Proponents of the program as is, among them most disappointingly Gov. Bobby Jindal, say that it isn’t broken because it has increased the proportion of Louisianans going to college and they complete it at a rate about a third higher than those who don’t receive it. But this analysis is somewhat selective: in 2011-12, about 45,000 awards were granted, while the number in college in the state was over 225,000, meaning only about 20 percent of all enrollees were in the program (although probably closer to 50 percent when considering only full-time students) and, because there are at least low standards as opposed to none, you would expect the cohort with TOPS to be more capable and therefore more likely to graduate. It’s not the program that causes graduation; it’s the self-selectivity of the populations that does.

So the policy goal must be to have TOPS as part of a strategy to assist deserving students who otherwise might not go to college in Louisiana while mitigating its negative spillover effects. A suggestion using the philosophy adopted by Oregon sets a good framework. That state has qualifying students apply for other forms of financial aid and then, if sufficient funding exists, makes up the rest with a TOPS-like structure.

This can be improved by making TOPS a true scholarship program by increasing standards (such as to Louisiana State University Baton Rouge’s admittance criteria of an American College Test score of 24 and a 3.0 grade point average). While some argue this should become a need-based program instead, that makes the program unfair to students who they or their families must pay just because they have resources, removes an incentive to learn more in high school for them, and can be gotten around through gamesmanship (like the student declaring independence from family after a year, as out-of-state students do to gain in-state tuition rates).

Rather, it makes more sense to put the state’s need-based GO Grant program, currently set at a flat $1,000, on a sliding scale and create a state-backed lending program, both of which would be a part of the calculation of the altered TOPS program amount.
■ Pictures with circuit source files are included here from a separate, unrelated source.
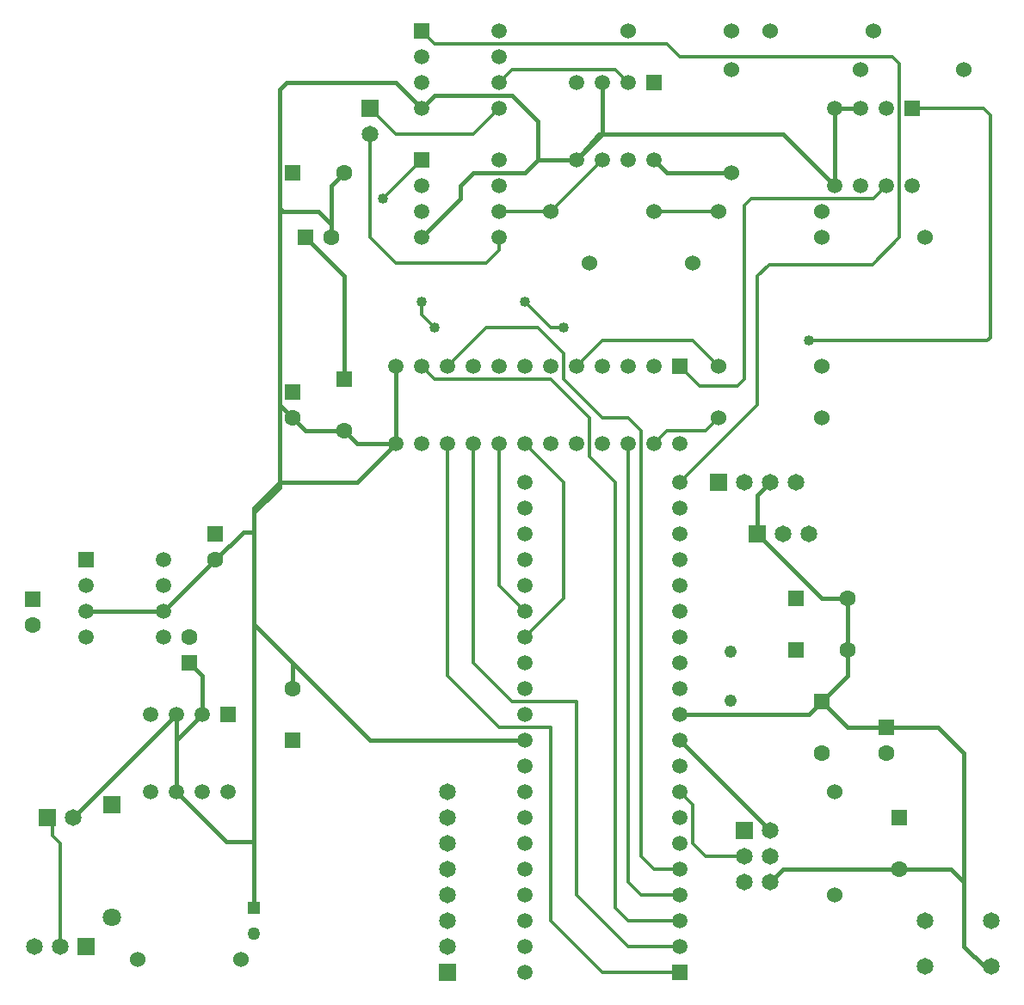
<source format=gbl>
G04 DipTrace Beta 2.3.5.2*
%INscope.GBL*%
%MOIN*%
%ADD13C,0.016*%
%ADD14C,0.013*%
%ADD15C,0.063*%
%ADD16R,0.063X0.063*%
%ADD17R,0.0709X0.0709*%
%ADD18C,0.0709*%
%ADD19R,0.065X0.065*%
%ADD20C,0.065*%
%ADD21C,0.05*%
%ADD22R,0.05X0.05*%
%ADD23C,0.06*%
%ADD24C,0.06*%
%ADD25R,0.0591X0.0591*%
%ADD26C,0.0591*%
%ADD27C,0.048*%
%ADD28C,0.04*%
%FSLAX44Y44*%
G04*
G70*
G90*
G75*
G01*
%LNBottom*%
%LPD*%
X31940Y35940D2*
D13*
X29440D1*
X28940Y36440D1*
X33440Y10440D2*
X29940Y13940D1*
X15440Y33440D2*
X16940Y31940D1*
Y27940D1*
X27940Y25440D2*
D14*
Y8440D1*
X28440Y7940D1*
X29940D1*
X21940Y25440D2*
Y16940D1*
X23440Y15440D1*
X25940D1*
Y7940D1*
X27940Y5940D1*
X29940D1*
X22940Y25440D2*
Y19940D1*
X23940Y18940D1*
Y25440D2*
X25440Y23940D1*
Y19440D1*
X23940Y17940D1*
X19940Y28440D2*
X20440Y27940D1*
X24940D1*
X26440Y26440D1*
Y24940D1*
X27440Y23940D1*
Y7440D1*
X27940Y6940D1*
X29940D1*
X20940Y28440D2*
X22440Y29940D1*
X24440D1*
X25440Y28940D1*
Y27940D1*
X26940Y26440D1*
X27940D1*
X28440Y25940D1*
Y9440D1*
X28940Y8940D1*
X29940D1*
X20940Y25440D2*
Y16440D1*
X22940Y14440D1*
X24940D1*
Y6940D1*
X26940Y4940D1*
X29940D1*
X38940Y38440D2*
X41695D1*
X41955Y38180D1*
Y29555D1*
X41839Y29440D1*
X34940D1*
X37940Y35440D2*
X37440Y34940D1*
X32695D1*
X32435Y34680D1*
Y27945D1*
X32175Y27685D1*
X30695D1*
X29940Y28440D1*
X26940Y39440D2*
D13*
Y37440D1*
X25940Y36440D1*
X35940Y35440D2*
Y38440D1*
X36940D2*
X35940D1*
X19940Y33440D2*
X21440Y34940D1*
Y35440D1*
X21940Y35940D1*
X23940D1*
X24440Y36440D1*
X25940D1*
X35940Y35440D2*
X33940Y37440D1*
X26783D1*
X25940Y36440D1*
X36440Y17440D2*
Y19440D1*
X32940Y21940D2*
Y23440D1*
X33440Y23940D1*
X35440Y15440D2*
X36440Y16440D1*
Y17440D1*
X29940Y14940D2*
X34940D1*
X35440Y15440D1*
X37940Y14440D2*
X36440D1*
X35440Y15440D1*
X33440Y8440D2*
X33940Y8940D1*
X38440D1*
X40440D1*
X40940Y8440D1*
Y5940D1*
X41710Y5170D1*
X42000D1*
X37940Y14440D2*
X39940D1*
X40940Y13440D1*
Y5940D1*
X32940Y21940D2*
X35440Y19440D1*
X36440D1*
X18940Y25440D2*
Y28440D1*
X23940Y13940D2*
X17940D1*
X14940Y16940D1*
X13440Y18440D1*
Y22013D1*
Y22793D1*
Y22940D1*
X14440Y23940D1*
X17440D1*
X18940Y25440D1*
X14940Y26440D2*
X15440Y25940D1*
X16940D1*
X17440Y25440D1*
X18940D1*
X14940Y26440D2*
X14412Y26968D1*
Y34595D1*
Y39170D1*
X14682Y39440D1*
X18940D1*
X19940Y38440D1*
X20440Y38940D1*
X23440D1*
X24440Y37940D1*
Y36440D1*
X13440Y18440D2*
Y10033D1*
Y7440D1*
Y22793D2*
X14412Y23766D1*
Y26968D1*
X10440Y11940D2*
X12347Y10033D1*
X13440D1*
X10440Y14940D2*
Y13940D1*
Y11940D1*
X11440Y14940D2*
X10440Y13940D1*
X10940Y16940D2*
X11440Y16440D1*
Y14940D1*
X6940Y18940D2*
X9940D1*
X11940Y20940D1*
X13013Y22013D1*
X13440D1*
X14940Y16940D2*
Y15940D1*
X6440Y10940D2*
X10440Y14940D1*
X16940Y35940D2*
X16440Y35440D1*
Y33440D1*
X14412Y34595D2*
X14568Y34440D1*
X15940D1*
X16440Y33940D1*
Y33440D1*
X17940Y38440D2*
D14*
X18940Y37440D1*
X21940D1*
X22940Y38440D1*
Y33440D2*
Y32940D1*
X22440Y32440D1*
X18940D1*
X17940Y33440D1*
Y37440D1*
X29940Y11940D2*
X30440Y11440D1*
Y9940D1*
X30940Y9440D1*
X32440D1*
X31440Y34440D2*
X28940D1*
X25940Y28440D2*
X26940Y29440D1*
X30440D1*
X31440Y28440D1*
Y26440D2*
X30940Y25940D1*
X29440D1*
X28940Y25440D1*
X5440Y10940D2*
X5615Y10765D1*
Y10265D1*
X5940Y9940D1*
Y5940D1*
X19940Y41440D2*
X20440Y40940D1*
X29440D1*
X29940Y40440D1*
X38160D1*
X38430Y40170D1*
Y36726D1*
X38440Y36716D1*
Y33440D1*
X37391Y32391D1*
X33391D1*
X32940Y31940D1*
Y26940D1*
X29940Y23940D1*
X22940Y39440D2*
X23440Y39940D1*
X27440D1*
X27940Y39440D1*
X18440Y34940D2*
X19940Y36440D1*
X22940Y34440D2*
X24940D1*
X26940Y36440D1*
X20440Y29940D2*
X19940Y30440D1*
Y30940D1*
X23940D2*
X24940Y29940D1*
X25440D1*
D28*
X18440Y34940D3*
X34940Y29440D3*
X25440Y29940D3*
X23940Y30940D3*
X20440Y29940D3*
X19940Y30940D3*
D15*
X38440Y8940D3*
D16*
Y10940D3*
D15*
X36440Y19440D3*
D16*
X34440D3*
D15*
X36440Y17440D3*
D16*
X34440D3*
D15*
X4853Y18435D3*
D16*
Y19435D3*
D15*
X10940Y17940D3*
D16*
Y16940D3*
D15*
X16940Y35940D3*
D16*
X14940D3*
D15*
X16440Y33440D3*
D16*
X15440D3*
D15*
X11940Y20940D3*
D16*
Y21940D3*
D15*
X16940Y25940D3*
D16*
Y27940D3*
D15*
X14940Y26440D3*
D16*
Y27440D3*
D15*
X35440Y13440D3*
D16*
Y15440D3*
D15*
X37940Y13440D3*
D16*
Y14440D3*
D15*
X14940Y15940D3*
D16*
Y13940D3*
D17*
X7940Y11440D3*
D18*
Y7090D3*
D19*
X32440Y10440D3*
D20*
Y9440D3*
Y8440D3*
X33440D3*
Y9440D3*
Y10440D3*
D19*
X32940Y21940D3*
D20*
X33940D3*
X34940D3*
D19*
X31440Y23940D3*
D20*
X32440D3*
X33440D3*
X34440D3*
D19*
X5440Y10940D3*
D20*
X6440D3*
D19*
X17940Y38440D3*
D20*
Y37440D3*
D19*
X20940Y4940D3*
D20*
Y5940D3*
Y6940D3*
Y7940D3*
Y8940D3*
Y9940D3*
Y10940D3*
Y11940D3*
D21*
X13440Y6440D3*
D22*
Y7440D3*
D23*
X35940Y7940D3*
D24*
Y11940D3*
D23*
X31940Y39940D3*
D24*
Y35940D3*
D23*
X27940Y41440D3*
D24*
X31940D3*
D23*
X26440Y32440D3*
D24*
X30440D3*
D23*
X24940Y34440D3*
D24*
X28940D3*
D23*
X33440Y41440D3*
D24*
X37440D3*
D23*
X36940Y39940D3*
D24*
X40940D3*
D23*
X31440Y34440D3*
D24*
X35440D3*
D23*
Y33440D3*
D24*
X39440D3*
D23*
X35440Y28440D3*
D24*
X31440D3*
D23*
X35440Y26440D3*
D24*
X31440D3*
D23*
X8940Y5440D3*
D24*
X12940D3*
D20*
X39440Y6940D3*
Y5170D3*
X42000D3*
Y6940D3*
D19*
X6940Y5940D3*
D20*
X5940D3*
X4940D3*
D25*
X29940Y4940D3*
D26*
Y5940D3*
Y6940D3*
Y7940D3*
Y8940D3*
Y9940D3*
Y10940D3*
Y11940D3*
Y12940D3*
Y13940D3*
Y14940D3*
Y15940D3*
Y16940D3*
Y17940D3*
Y18940D3*
Y19940D3*
Y20940D3*
Y21940D3*
Y22940D3*
Y23940D3*
X23940D3*
Y22940D3*
Y21940D3*
Y20940D3*
Y19940D3*
Y18940D3*
Y17940D3*
Y16940D3*
Y15940D3*
Y14940D3*
Y13940D3*
Y12940D3*
Y11940D3*
Y10940D3*
Y9940D3*
Y8940D3*
Y7940D3*
Y6940D3*
Y5940D3*
Y4940D3*
D25*
X19940Y36440D3*
D26*
Y35440D3*
Y34440D3*
Y33440D3*
X22940D3*
Y34440D3*
Y35440D3*
Y36440D3*
D25*
X19940Y41440D3*
D26*
Y40440D3*
Y39440D3*
Y38440D3*
X22940D3*
Y39440D3*
Y40440D3*
Y41440D3*
D25*
X28940Y39440D3*
D26*
X27940D3*
X26940D3*
X25940D3*
Y36440D3*
X26940D3*
X27940D3*
X28940D3*
D25*
X38940Y38440D3*
D26*
X37940D3*
X36940D3*
X35940D3*
Y35440D3*
X36940D3*
X37940D3*
X38940D3*
D25*
X29940Y28440D3*
D26*
X28940D3*
X27940D3*
X26940D3*
X25940D3*
X24940D3*
X23940D3*
X22940D3*
X21940D3*
X20940D3*
X19940D3*
X18940D3*
Y25440D3*
X19940D3*
X20940D3*
X21940D3*
X22940D3*
X23940D3*
X24940D3*
X25940D3*
X26940D3*
X27940D3*
X28940D3*
X29940D3*
D25*
X12440Y14940D3*
D26*
X11440D3*
X10440D3*
X9440D3*
Y11940D3*
X10440D3*
X11440D3*
X12440D3*
D25*
X6940Y20940D3*
D26*
Y19940D3*
Y18940D3*
Y17940D3*
X9940D3*
Y18940D3*
Y19940D3*
Y20940D3*
D27*
X31890Y15490D3*
Y17390D3*
M02*

</source>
This decouples TOPS from tuition charged and creates an incentive for students who have borrowed to pay more attention to their studies, because they can’t write off failures or exits as TOPS now allows but instead will owe money, as well as lets the state get back much money that is wasted by students failing to complete courses and degrees.

In short, at present TOPS works like a welfare program except, unlike the resources transfer programs where at least some of the recipients have genuine cause and needs beyond their own power for the assistance, this one is purely want-based. That kind of basis means policy to address it must be based upon merit, not entitlement, in order for it to accomplish its goal without undue spillover costs. Making it into a need-based program, as others advocate, not only keeps these costs and is unfair, but also will fail to address its intent sufficiently. Hopefully, policy-makers all the way up to Jindal will understand this and act accordingly.